The Defendant’s Case
In defense of her New York cell phone ticket case, Ms. Riexinger then took the stand on her own behalf. She testified that she was on a half-hour break from work and the vehicle’s clock was broken, so she checked her cell phone for the time. She was not texting or communicating on the cell phone.
Ms. Riexinger also submitted into evidence Exhibits, “A” and “B” proving demonstrably through documentary evidence that her cell phone had no activity either texting or phone calls for the date and time of the ticket. Although she had the cell phone in her hand, no communication was had.
The Statute& Law
Vehicle and Traffic Law § 1225-d
(a) `Portable electronic device’ shall mean any hand-held mobile telephone, as defined by subdivision one of section twelve hundred twenty-five-c of this article, personal digital assistant (PDA), handheld device with mobile data access, laptop computer, pager, broadband personal communication device, two-way messaging device, electronic game, or portable computing device.
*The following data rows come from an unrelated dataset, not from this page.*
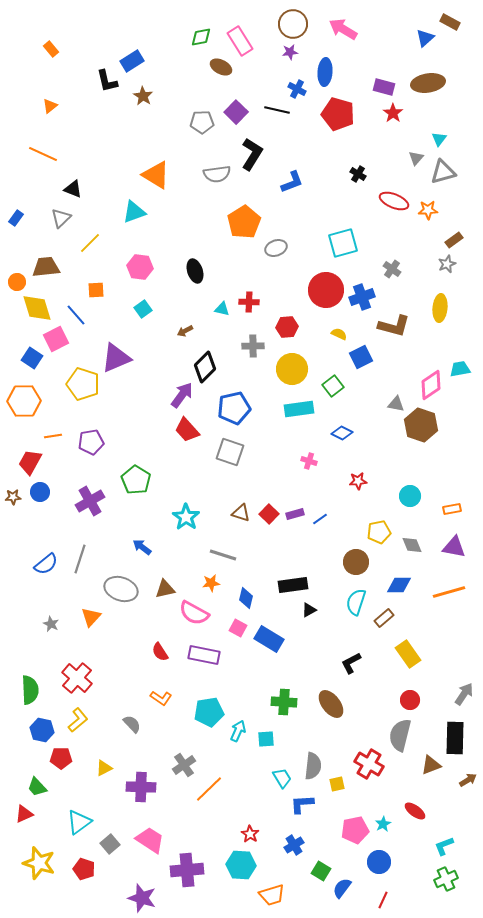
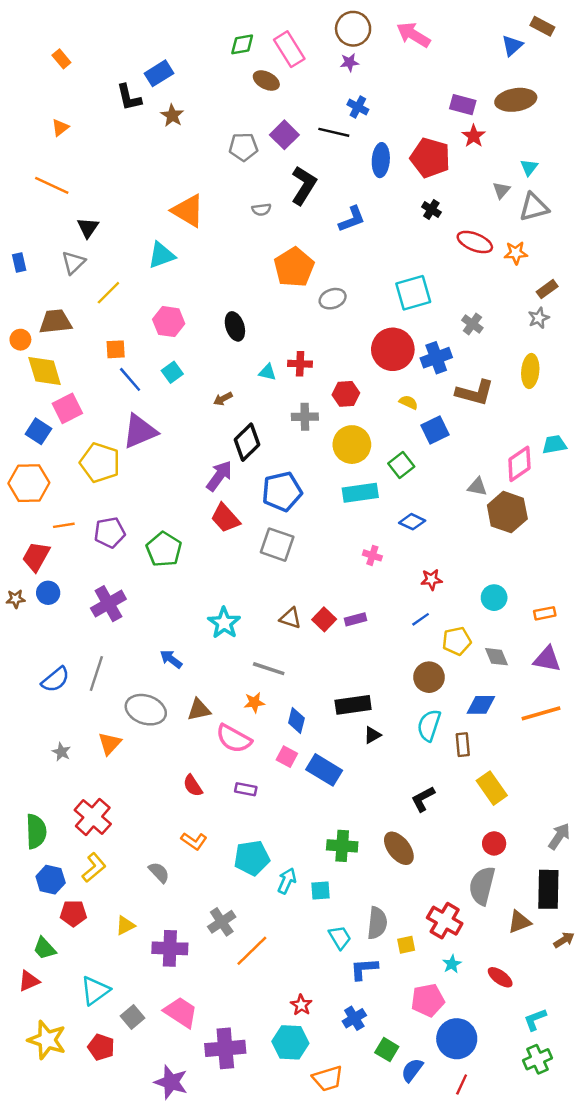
blue ellipse: (325, 72) -> (381, 160), moved
red pentagon: (338, 114) -> (430, 158), moved
gray semicircle: (217, 174) -> (261, 209), size x0.6
black triangle: (73, 189) -> (88, 228), turned 42
blue rectangle: (16, 218) -> (19, 263), turned -49
blue line: (76, 315) -> (130, 379), moved
green pentagon: (136, 480) -> (164, 549), moved
blue line: (320, 519) -> (421, 619), moved
brown rectangle: (384, 618) -> (463, 745), turned -54
purple rectangle: (204, 655) -> (246, 789), size x0.6
cyan star: (383, 824) -> (452, 964), moved
blue circle: (379, 862) -> (457, 1039), size x1.4

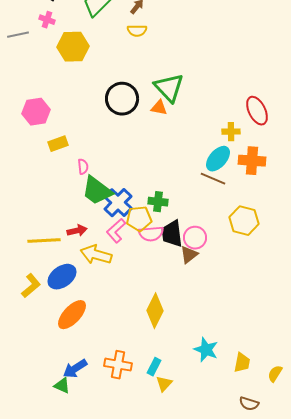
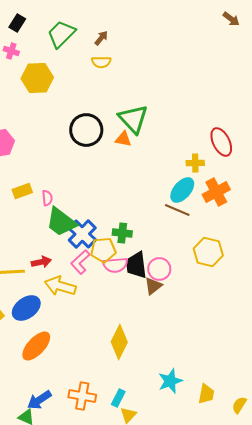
yellow rectangle: (58, 144) -> (22, 191), moved
orange cross: (252, 161) -> (216, 192), turned -32
cyan star: (206, 350) -> (170, 381), turned 30

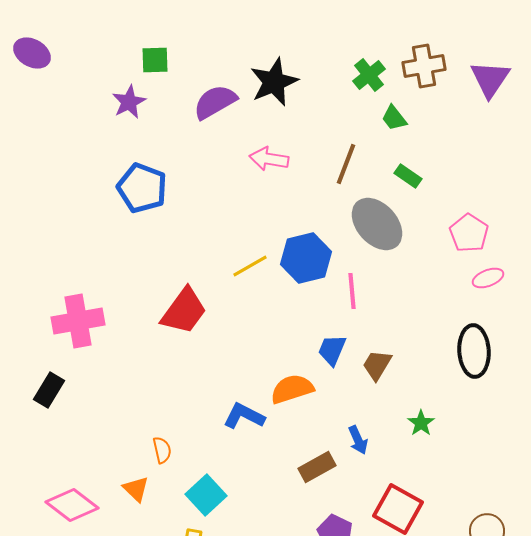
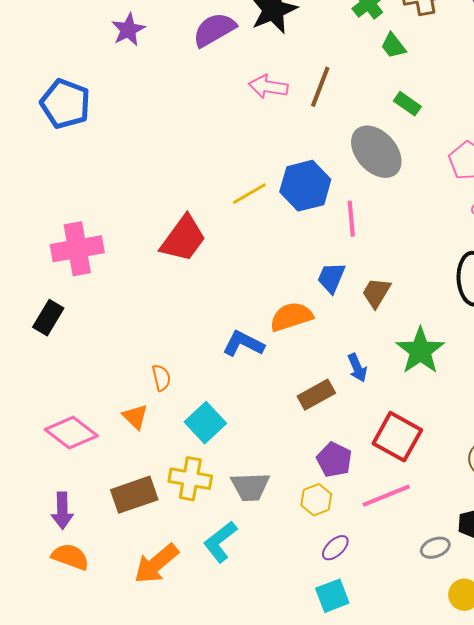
brown line: (346, 164) -> (320, 87), moved
blue pentagon: (142, 188) -> (65, 104), moved
green star: (421, 423) -> (420, 351), size x1.8

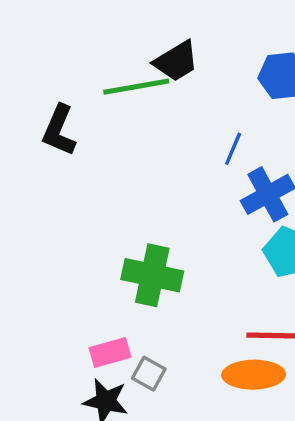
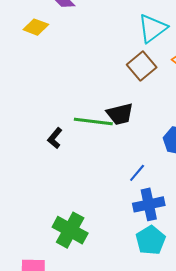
black L-shape: (59, 130) -> (55, 138), moved, size x0.7

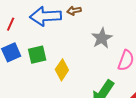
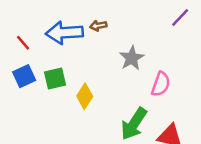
red line: (11, 24) -> (23, 43), turned -64

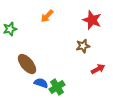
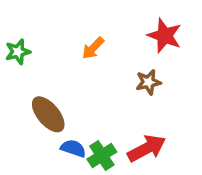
orange arrow: (47, 16) -> (93, 48), moved
red arrow: (98, 69) -> (147, 148), moved, size x1.5

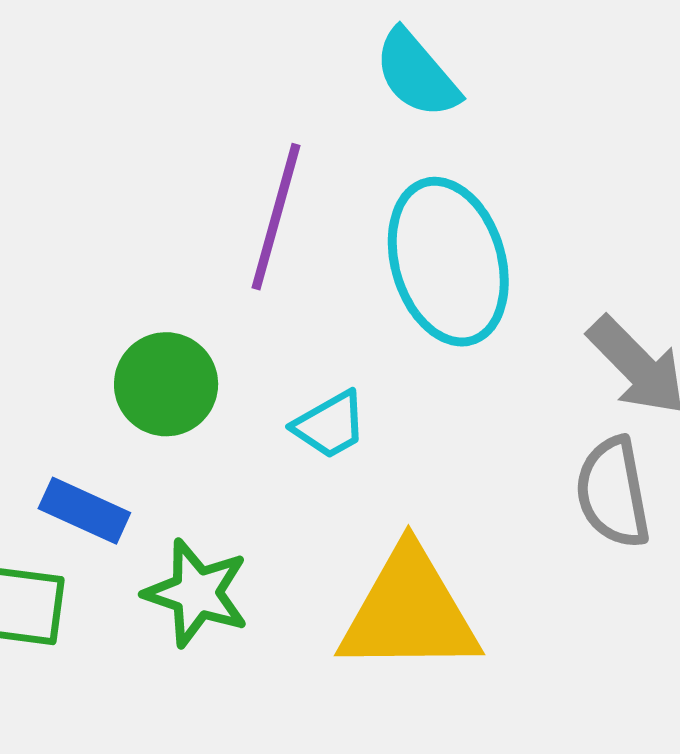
4. A person who holds a portable electronic device in a conspicuous manner while operating a motor vehicle is presumed to be using such device. The presumption established by this subdivision is rebuttable by evidence tending to show that the operator was not using the device within the meaning of this section.
Position of the Parties
The People maintain the presumption under Vehicle and Traffic Law § 1225-d (4) and defendant’s own testimony shows she was using a portable electronic device while the car was moving. Defendant asserts that she was not using her phone within the meaning of the law.
Verdict – NOT GUILTY
The evidence adduced was that it was clear Ms. Riexinger was only checking the time on the phone. Had the allegation been that Ms. Riexinger was talking on the phone Trooper Waild would have charged defendant under Vehicle and Traffic Law § 1225-c. Moreover Defendant’s exhibit B, unchallenged by the People, shows no texting was going on at the time of observation by Trooper Waild or at the arrest of the defendant.
Vehicle and Traffic Law § 1225-d applies not only to texting, but also to using a portable electronic device while driving for any other purpose, such as surfing the web or checking emails. Consequently, V & T Law § 1225-d (2) (a) and (b) hold that a “portable electronic device” is any hand-held mobile telephone and “using” that device while “viewing … images” is prohibited.
Inasmuch as Criminal statutes must be strictly construed, the prohibited action under Vehicle and Traffic Law § 1225-d does not encompass using a cell phone as a clock or watch. The court finds the defendant’s actions akin to taking a pocket watch out to view the time. Surely, the New York State Legislature did not intend to prohibit this kind of action when enacting Vehicle and Traffic Law § 1225-d.
Accordingly, the court found the defendant “Not Guilty” and dismissed the charge.